Tuesday, February 14, 2012

Made For Each Other

Happy Valentine's Day! 
Love is in the air at the library.  Literally, it is hanging from the ceiling in the form of candy-colored hearts printed with sweet messages using a font complete tiny hearts to dot the i’s.  You see, Holley and I went a little overboard for our Valentine’s Day display because we got so EXCITED about the theme - famous couples!  Holley assembled an intriguing array of books featuring the history and fiction’s most-loved love stories such as Napoleon and Josephine, Scarlett and Rhett, and Tristan and Isolde.

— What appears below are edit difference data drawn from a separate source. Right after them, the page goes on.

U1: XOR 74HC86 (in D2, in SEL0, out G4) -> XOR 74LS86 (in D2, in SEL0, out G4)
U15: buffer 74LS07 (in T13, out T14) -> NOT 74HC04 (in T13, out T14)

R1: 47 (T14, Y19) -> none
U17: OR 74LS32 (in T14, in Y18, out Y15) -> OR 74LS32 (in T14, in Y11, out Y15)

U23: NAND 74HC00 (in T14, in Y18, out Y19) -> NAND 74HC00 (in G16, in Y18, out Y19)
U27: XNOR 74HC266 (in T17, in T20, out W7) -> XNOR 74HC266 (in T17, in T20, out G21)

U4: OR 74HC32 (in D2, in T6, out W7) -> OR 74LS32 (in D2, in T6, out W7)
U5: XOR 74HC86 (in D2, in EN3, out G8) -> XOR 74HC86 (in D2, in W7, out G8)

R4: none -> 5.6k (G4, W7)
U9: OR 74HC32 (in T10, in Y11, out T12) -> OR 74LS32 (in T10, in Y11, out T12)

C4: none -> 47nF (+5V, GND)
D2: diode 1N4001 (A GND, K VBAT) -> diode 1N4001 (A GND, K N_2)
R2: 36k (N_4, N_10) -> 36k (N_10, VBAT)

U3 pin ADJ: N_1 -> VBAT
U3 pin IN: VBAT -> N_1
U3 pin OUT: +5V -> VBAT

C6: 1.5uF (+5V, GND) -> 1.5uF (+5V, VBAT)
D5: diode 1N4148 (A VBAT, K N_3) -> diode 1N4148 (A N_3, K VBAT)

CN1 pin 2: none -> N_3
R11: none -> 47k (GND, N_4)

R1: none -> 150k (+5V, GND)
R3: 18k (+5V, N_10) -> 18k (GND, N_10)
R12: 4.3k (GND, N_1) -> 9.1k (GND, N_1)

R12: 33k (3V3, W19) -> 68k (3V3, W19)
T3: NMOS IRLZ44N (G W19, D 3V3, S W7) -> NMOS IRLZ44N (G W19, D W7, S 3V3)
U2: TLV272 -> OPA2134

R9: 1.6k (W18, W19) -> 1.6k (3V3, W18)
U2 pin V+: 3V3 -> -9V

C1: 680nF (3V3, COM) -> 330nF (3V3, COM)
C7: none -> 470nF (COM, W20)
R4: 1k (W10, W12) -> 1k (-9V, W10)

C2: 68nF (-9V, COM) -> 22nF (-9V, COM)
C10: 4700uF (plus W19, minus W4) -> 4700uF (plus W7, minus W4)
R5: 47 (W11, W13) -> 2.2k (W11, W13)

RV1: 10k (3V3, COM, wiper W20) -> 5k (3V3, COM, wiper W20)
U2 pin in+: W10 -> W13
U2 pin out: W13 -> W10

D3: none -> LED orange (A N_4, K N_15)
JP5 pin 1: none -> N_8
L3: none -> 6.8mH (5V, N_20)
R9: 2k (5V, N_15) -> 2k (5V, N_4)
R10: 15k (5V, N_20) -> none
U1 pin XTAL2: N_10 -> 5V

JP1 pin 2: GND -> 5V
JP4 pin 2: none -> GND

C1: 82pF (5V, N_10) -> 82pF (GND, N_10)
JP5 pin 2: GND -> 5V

But to draw attention to some lesser known literary couples, I want to tell you about two stories whose characters, for me, have become synonymous with the joys and trials of true love.
 

The sleepy French provincial village of Sainte-Agathe in The Lost Estate by Alain-Fournier wakes up with the arrival of charismatic seventeen year old Augustin Meaulnes.  Le Grand Meaulnes, as the other schoolchildren call him, gets lost in the countryside for three days and happens upon a decripet but enchanting chateau.  There, in the midst of a whirling betrothal celebration, he meets the beautiful sister of the groom, Yvonne de Galais. When Meaulnes tries to return to the chateau, he cannot find the way, setting him off on a dream-like quest for his lost love. Meaulnes’ journey is made all the more romantic by the fact that Yvonne de Galais is based on the real-life Yvonne de Quievrecourt, a young lady whom Alain-Fournier met by chance on Seine riverbank.  He waited for her at the same place the next day and the next and immortalized her on the page as Meaulnes’ elusive Yvonne de Galais. Tragically, Alain-Fournier would die in World War I a year after the publication of this, his only finished novel.



Part one of Sigrid Undset's intimate yet sweeping Kristin Lavrandatter saga set in medieval Norway, is the most romantic. In The Wreath, we are introduced to the young Kristin.  She is devoted to her father, obedient to religion, and delighted by everyday life on her family’s expansive farm in rural Norway. While a child, Kristin’s parents arranged for her to marry the affable Simon Darre as an advantageous match for the estate.  But before her marriage occurs, teenaged Kristin meets the dashing but scandal-ridden Erlend Nikulausson.  Overcome by her intense attraction to Erlend, Kristin struggles with how to reconcile the disparate roles of dutiful daughter and passionate lover of Erlend. The arc of Kristin’s timeless story is continued in the trilogy’s next two installments.


Stop by the second floor to check out the previous titles and much more including:


Heloise and Abelard: A New Biography by James Burge includes insights from recently discovered love letters between the philosopher and his intelligent student.



Helen of Troy by Bettany Hughes casts new light in the biography of the owner of the face that launched a thousand ships.



Twilight of Avalon by Anna Elliott - Elliott returns to the earliest versions of the Tristan and Isolde myth to craft a beautiful tale of the two lovers.



The Loves of Charles II by Jean Plaidy is an intriguing novel by one of England's foremost historical novelists


The Woman He Loved by Ralph G. Martin heavily researched the The Duke and Duchess of Windsor as individuals and as a couple to craft this biography of what is surely one of the world's most talked about love affairs of the 20th century.



Abigail and John: a Portrait of a Marriage by Edith B. Gelles presents the fullest examination to date of the fifty-four year marriage between two of the nation's most revered figures.



The Age of Innocence by Edith Wharton - Published in 1920, Wharton's masterpiece critiques the mores of late 19th century through the forbidden love of Newland Archer and the Countess Ellen Olesnka, members of New York City society's upper echelons.



Go Down Together: the True Untold Story of Bonnie and Clyde by Jeff Guinn is a detailed account of the infamous couple.


The Thin Man by Dashiell Hammett - There has never been a more compatible literary match than Nick and Nora Charles whose witty banter and glamorous lifestyle propel this detective story into a classic.


The Commoner by John Burnham Schwartz is the story of the first-nonaristocratic woman to marry into Japan's imperial family.